We use dependency injection in our Azure Function (v2 on netstandard20) using parameter binding with IExtensionConfigProvider. After upgrading Microsoft.NET.Sdk.Functions from 1.0.13 to 1.0.19 (which forced an upgrade of Microsoft.Azure.Webjobs.Host to v3) this doesn't work anymore. I can't hit a breakpoint in my IExtensionConfigProvider.Initialize function any more. The same version of the Functions SDK works fine for a sample project with target framework net462, for which it uses Microsoft.Azure.WebJobs v2.
Here's the error it gives at runtime:
Error indexing method 'Function1.Run'. Microsoft.Azure.WebJobs.Host: Cannot bind parameter 'customThing' to type CustomType. Make sure the parameter Type is supported by the binding.
And here's the code for the sample app:
public static class Function1
{
[FunctionName("ThisFunction")]
public static async Task Run(
[TimerTrigger("0 */1 * * * *")]TimerInfo timer,
[Inject(typeof(CustomType))] CustomType customThing,
ExecutionContext context)
{
Console.WriteLine(customThing.GetMessage());
}
}
public class CustomType
{
public string GetMessage() => "Hi";
}
[Binding]
[AttributeUsage(AttributeTargets.Parameter)]
public class InjectAttribute : Attribute
{
public Type Type { get; }
public InjectAttribute(Type type) => Type = type;
}
public class InjectConfiguration : IExtensionConfigProvider
{
private IServiceProvider _serviceProvider;
public void Initialize(ExtensionConfigContext context)
{
var services = new ServiceCollection();
services.AddSingleton<CustomType>();
_serviceProvider = services.BuildServiceProvider(true);
context
.AddBindingRule<InjectAttribute>()
.BindToInput<dynamic>(i => _serviceProvider.GetRequiredService(i.Type));
}
}
With the changes made in v3 to DI and the extension model to create a extension (an IExtensionConfigProvider implementation is an extension) now you first need to create a startup class, using [assembly:WebJobsStartup] assembly attribute and implementing IWebJobsStartup interface.

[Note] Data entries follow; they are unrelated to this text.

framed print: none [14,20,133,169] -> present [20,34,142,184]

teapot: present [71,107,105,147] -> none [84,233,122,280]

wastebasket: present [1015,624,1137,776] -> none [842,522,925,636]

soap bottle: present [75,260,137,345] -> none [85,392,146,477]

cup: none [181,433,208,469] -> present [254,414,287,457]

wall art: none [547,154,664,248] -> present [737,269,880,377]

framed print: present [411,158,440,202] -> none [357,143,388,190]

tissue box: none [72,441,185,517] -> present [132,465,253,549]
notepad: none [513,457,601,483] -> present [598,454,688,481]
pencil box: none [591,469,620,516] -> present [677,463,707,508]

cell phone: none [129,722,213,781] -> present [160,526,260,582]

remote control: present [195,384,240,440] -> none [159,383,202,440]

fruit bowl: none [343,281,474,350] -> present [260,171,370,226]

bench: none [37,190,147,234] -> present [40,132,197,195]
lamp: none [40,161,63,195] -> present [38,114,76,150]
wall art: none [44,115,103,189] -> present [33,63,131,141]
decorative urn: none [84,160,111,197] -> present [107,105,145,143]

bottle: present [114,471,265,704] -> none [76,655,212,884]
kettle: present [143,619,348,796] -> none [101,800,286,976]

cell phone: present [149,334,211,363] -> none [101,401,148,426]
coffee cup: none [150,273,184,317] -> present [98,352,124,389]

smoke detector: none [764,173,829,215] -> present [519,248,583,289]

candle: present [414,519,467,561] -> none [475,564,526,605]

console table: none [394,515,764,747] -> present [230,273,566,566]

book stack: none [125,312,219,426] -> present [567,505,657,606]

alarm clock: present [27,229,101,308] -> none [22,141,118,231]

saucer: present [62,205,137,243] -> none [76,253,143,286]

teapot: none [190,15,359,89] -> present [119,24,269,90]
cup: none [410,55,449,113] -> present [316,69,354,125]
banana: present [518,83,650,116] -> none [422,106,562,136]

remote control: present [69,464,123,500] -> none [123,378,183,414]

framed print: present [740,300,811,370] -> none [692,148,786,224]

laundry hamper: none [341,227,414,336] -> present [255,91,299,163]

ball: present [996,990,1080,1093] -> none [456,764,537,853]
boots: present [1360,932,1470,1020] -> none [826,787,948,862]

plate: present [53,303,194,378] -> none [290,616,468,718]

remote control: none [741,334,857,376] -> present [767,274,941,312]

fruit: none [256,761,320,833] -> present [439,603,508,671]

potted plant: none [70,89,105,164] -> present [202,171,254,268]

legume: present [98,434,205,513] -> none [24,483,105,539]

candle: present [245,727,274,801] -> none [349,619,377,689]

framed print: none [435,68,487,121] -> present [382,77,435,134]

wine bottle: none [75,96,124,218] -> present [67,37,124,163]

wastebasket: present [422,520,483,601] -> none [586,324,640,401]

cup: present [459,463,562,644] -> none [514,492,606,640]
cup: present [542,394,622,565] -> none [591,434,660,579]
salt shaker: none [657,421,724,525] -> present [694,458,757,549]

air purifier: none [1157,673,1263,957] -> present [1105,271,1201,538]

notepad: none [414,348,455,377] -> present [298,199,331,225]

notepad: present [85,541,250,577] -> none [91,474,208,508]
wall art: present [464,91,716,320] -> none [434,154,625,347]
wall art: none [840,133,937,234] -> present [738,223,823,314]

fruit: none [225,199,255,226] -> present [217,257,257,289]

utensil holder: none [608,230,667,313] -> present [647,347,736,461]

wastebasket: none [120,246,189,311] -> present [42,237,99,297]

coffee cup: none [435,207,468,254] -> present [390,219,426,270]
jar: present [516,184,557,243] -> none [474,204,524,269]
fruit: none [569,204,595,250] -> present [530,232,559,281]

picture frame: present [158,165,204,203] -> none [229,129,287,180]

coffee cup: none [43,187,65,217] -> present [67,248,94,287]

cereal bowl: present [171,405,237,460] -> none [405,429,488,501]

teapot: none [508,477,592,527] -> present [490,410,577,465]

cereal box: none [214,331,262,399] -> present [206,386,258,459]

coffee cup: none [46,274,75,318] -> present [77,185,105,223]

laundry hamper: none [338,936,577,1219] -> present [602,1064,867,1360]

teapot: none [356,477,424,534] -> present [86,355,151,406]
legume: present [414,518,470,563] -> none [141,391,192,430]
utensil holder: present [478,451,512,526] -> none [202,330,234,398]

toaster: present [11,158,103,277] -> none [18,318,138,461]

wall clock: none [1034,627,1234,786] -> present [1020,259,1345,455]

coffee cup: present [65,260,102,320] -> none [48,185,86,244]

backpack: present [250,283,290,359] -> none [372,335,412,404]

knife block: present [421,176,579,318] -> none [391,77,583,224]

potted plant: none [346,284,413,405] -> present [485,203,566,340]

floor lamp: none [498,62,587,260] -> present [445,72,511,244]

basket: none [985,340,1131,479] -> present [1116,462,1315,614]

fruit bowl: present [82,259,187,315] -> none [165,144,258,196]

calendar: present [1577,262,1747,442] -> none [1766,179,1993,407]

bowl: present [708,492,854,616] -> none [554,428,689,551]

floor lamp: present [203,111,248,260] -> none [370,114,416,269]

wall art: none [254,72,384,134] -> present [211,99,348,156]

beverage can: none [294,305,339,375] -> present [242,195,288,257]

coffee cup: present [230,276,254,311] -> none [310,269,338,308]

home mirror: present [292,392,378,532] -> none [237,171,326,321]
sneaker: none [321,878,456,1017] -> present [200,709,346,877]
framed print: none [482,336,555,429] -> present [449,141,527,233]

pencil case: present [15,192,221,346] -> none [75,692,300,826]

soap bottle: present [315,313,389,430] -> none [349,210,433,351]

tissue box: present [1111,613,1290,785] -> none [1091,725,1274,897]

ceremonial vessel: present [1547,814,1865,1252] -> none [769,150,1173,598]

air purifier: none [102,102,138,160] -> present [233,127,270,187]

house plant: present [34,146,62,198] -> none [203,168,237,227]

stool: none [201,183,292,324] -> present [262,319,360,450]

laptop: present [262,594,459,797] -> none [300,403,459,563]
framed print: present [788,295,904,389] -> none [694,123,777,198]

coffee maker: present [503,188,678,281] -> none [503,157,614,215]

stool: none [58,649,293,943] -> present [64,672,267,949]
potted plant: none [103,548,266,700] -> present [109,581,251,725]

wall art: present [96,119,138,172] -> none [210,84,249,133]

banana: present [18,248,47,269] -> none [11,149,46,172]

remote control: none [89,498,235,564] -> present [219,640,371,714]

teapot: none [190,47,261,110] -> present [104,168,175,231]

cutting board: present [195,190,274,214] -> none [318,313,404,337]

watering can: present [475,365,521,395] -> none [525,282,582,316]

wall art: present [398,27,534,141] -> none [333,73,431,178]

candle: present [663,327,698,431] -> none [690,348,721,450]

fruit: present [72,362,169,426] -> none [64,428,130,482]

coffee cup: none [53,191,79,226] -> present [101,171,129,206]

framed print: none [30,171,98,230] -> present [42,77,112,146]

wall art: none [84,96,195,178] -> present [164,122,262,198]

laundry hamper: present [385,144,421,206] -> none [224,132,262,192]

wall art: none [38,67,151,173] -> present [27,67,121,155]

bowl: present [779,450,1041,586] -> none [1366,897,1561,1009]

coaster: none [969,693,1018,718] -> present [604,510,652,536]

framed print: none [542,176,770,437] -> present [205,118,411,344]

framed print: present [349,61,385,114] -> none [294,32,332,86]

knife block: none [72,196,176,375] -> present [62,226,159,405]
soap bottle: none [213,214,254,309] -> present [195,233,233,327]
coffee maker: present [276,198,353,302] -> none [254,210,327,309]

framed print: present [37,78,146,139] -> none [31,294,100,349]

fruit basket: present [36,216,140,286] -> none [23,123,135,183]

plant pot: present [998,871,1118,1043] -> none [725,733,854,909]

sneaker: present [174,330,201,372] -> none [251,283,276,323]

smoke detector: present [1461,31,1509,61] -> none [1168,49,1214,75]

In there you can add your own services to the builder via builder.Services and register your extension's config provider class:
[assembly: WebJobsStartup(typeof(WebJobsExtensionStartup ), "A Web Jobs Extension Sample")]
namespace ExtensionSample
{
public class WebJobsExtensionStartup : IWebJobsStartup
{
public void Configure(IWebJobsBuilder builder)
{
//Don't need to create a new service collection just use the built-in one
builder.Services.AddSingleton<CustomType>();
//Registering an extension
builder.AddExtension<InjectConfiguration>();
}
}
}
Then in your IExtensionConfigProvider you can inject any dependencies via constructor injections, for example, binding, bindingproviders, or any other custom dependency. In your case you can just get a reference to the built-in IServiceProvider:
public class InjectConfiguration : IExtensionConfigProvider
{
private IServiceProvider _serviceProvider;
public InjectConfiguration(IServiceProvider serviceProvider)
{
_serviceProvider = serviceProvider;
}
public void Initialize(ExtensionConfigContext context)
{
context
.AddBindingRule<InjectAttribute>()
.BindToInput<dynamic>(i => _serviceProvider.GetRequiredService(i.Type));
}
}
To get the host to load the extension, it must be registered inside bin/extensions.json file, in JavaScript or Java functions via the func extensions install command. In C# the SDK 1.0.19 looks at build time for classes attributed with WebJobsStartup assembly attribute in the current function project or any dependency (ProjectReference or PackageReference) of the current project, and generates the corresponding extensions.json file.